Not all second returns are errors. Sometimes you need a flag or a secondary result. Here's a search function that returns an index and a boolean.
// Search finds the index of a value in a slice.
// It returns the index and a boolean indicating if the value was found.
func Search(slice []int, target int) (int, bool) {
// Iterate over the slice to find the target.
for i, v := range slice {
if v == target {
// Return the index and true.
return i, true
}
}
// Return -1 and false if not found.
return -1, false
}
func main() {
// Call Search and capture both results.
idx, found := Search([]int{1, 2, 3}, 2)
// Check the flag before using the index.
if found {
fmt.Println("Found at", idx)
}
}
The boolean flag tells the caller whether the index is valid. This avoids returning a sentinel value like -1 that might be a valid index in some contexts. The signature documents the behavior. The caller handles both cases.
Pitfalls and compiler traps
Multiple returns are safe, but they have traps. The compiler catches most mistakes, but some patterns lead to subtle bugs.
If you call a function that returns two values but only assign one, the compiler stops you. You get assignment mismatch: 1 variable but f returns 2 values. Go forces you to acknowledge every return value. If you don't want one, use the blank identifier _. This tells the compiler "I know this exists, but I'm discarding it."
func main() {
// Discard the remainder. The underscore consumes the value.

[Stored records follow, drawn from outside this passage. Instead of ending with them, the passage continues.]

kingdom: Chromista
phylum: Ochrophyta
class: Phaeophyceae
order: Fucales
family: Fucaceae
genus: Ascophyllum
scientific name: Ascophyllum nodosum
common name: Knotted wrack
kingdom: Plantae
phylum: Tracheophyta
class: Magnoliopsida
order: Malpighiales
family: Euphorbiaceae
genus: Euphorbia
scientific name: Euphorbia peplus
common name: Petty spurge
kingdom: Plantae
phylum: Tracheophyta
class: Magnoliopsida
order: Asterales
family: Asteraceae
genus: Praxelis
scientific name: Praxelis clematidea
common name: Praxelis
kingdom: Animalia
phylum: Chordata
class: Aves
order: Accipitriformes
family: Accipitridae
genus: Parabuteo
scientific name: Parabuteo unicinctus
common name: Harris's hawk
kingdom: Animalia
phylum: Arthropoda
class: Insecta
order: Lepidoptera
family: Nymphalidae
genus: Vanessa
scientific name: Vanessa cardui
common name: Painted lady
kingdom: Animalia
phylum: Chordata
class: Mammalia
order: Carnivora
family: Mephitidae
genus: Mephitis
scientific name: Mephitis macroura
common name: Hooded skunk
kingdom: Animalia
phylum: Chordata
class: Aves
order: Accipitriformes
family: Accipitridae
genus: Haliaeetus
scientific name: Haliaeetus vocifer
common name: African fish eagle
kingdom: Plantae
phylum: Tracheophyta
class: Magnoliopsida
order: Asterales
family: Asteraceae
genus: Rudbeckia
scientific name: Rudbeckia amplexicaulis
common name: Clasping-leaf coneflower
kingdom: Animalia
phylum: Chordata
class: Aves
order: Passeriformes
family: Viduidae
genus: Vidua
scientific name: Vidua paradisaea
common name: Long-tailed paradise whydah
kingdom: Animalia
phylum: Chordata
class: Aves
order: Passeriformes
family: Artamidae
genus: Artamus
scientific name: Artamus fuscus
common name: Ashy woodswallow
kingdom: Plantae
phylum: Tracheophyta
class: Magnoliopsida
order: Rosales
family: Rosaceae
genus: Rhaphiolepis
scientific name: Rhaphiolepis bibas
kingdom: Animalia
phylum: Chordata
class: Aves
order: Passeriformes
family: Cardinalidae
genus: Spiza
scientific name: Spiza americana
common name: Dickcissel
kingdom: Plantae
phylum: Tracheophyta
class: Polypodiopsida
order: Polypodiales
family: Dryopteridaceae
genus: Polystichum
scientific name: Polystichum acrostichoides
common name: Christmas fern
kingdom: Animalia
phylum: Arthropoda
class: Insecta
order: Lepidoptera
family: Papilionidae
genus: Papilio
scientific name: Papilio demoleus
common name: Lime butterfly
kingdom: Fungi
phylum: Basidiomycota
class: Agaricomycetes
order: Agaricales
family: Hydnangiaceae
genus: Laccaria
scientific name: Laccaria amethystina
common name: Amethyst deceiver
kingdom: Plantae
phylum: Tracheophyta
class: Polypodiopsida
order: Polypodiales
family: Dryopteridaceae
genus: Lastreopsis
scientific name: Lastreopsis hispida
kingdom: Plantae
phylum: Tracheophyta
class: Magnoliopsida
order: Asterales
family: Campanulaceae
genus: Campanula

quotient, _ := Divide(10, 3)
// quotient is 3. The remainder is dropped.
}
Use _ sparingly with errors. Discarding an error without a comment is suspicious. If you ignore an error, add a comment explaining why. The compiler won't warn you, but your future self will thank you.
Named return values are another trap. You can name the return variables in the signature. This makes the signature self-documenting, but it introduces risk.
// BadNamedReturn shows the risk of bare returns.
func BadNamedReturn(x int) (result int, err error) {
if x < 0 {
// err is set, but result is zero.
err = fmt.Errorf("negative")
// Bare return uses current values.
return
}
// result is set.
result = x * 2
return
}
Named returns let you use a bare return without values. The compiler fills in the current values of the named variables. This is convenient for short functions. It's dangerous for long functions with multiple return paths. You might forget to set a variable before returning. The compiler doesn't catch uninitialized named returns if you use bare return. It's better to avoid named returns in complex functions. Explicit returns are safer.
The compiler also rejects mismatched types. If a function returns (int, error), you can't return (string, error). You get cannot use x (untyped int constant) as string value in argument if you pass the wrong type. The types must match exactly.
Choosing the right return shape
Multiple returns are a tool, not a rule. You need to pick the right shape for your function.
Use multiple return values when you have a small, fixed set of related results, like a value and an error.
Use multiple return values when you need to return a result alongside metadata, such as a boolean flag or a secondary count.
Use a struct when you have three or more return values, or when the return data has semantic meaning as a single entity.
Use a struct when the return data has fields that should be named and documented together.
Use a single return value when the function computes a pure transformation with no side effects or status codes.
Use a slice when the number of results is dynamic, or when the results are a collection of items.
Use an interface return when you want to hide implementation details and allow the caller to depend only on methods.
Multiple returns are cheap. Structs are not free. Pick the shape that matches the data. Don't force a struct for two values. Don't force multiple returns for five values. The signature should tell the story.